C’est toute l’originalité du scénario du réalisateur chilien, et son intelligence, de filmer le désarroi d’un homme dénué de la moindre once d’inclination pour l’anti-conformisme ou l’engagement politique, qui découvre l’injustice de l’homophobie en la subissant par ricochet. La meilleure amie du jeune homo et sa docteure sont à l’avenant, loin de tout manichéisme, humains, trop humains, avec leur lâcheté, leur froideur, mais aussi leur générosité profonde qui n’a parfois besoin que d’une occasion pour se révéler au grand jour.

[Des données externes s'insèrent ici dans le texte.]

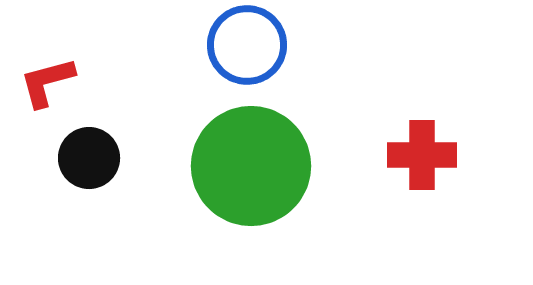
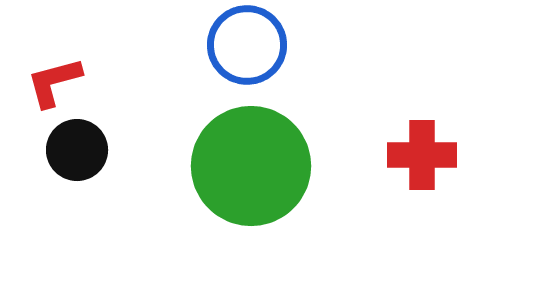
red L-shape: moved 7 px right
black circle: moved 12 px left, 8 px up
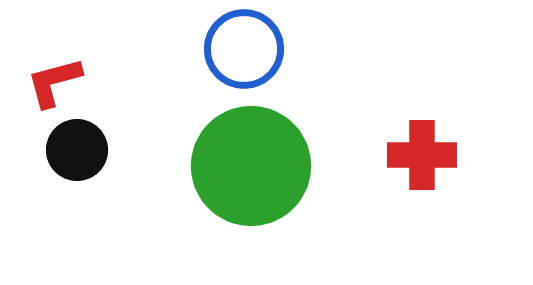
blue circle: moved 3 px left, 4 px down
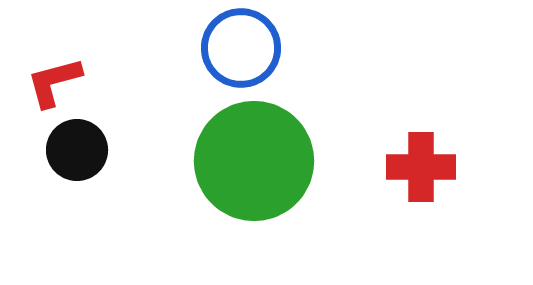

Mais ce n’est pas son seul coup de génie. Sa photographie, volontairement sous exposée, rappelle l’ambiance désenchantée des films de Cassavetes. Son idée de faire du père un fabriquant de mannequins est une trouvaille graphique passionnante qui donne lieu à des suggestions visuelles d’une grande beauté sur le corps, son articulation, son démembrement potentiel. Cerise sur le gâteau, la bande son, toute en cordes grinçantes et larsens, exprime avec une belle intensité la déréliction croissante du personnage principal au fur et à mesure qu’il se heurte au vide juridique entourant les crimes homophobes. Dans Plus jamais seul, c’est donc une grande créativité scénaristique, photographique et musicale qu’ Alex Ánwandter met au service de la dénonciation d’une discrimination déplorablement toujours vivace.

F.L.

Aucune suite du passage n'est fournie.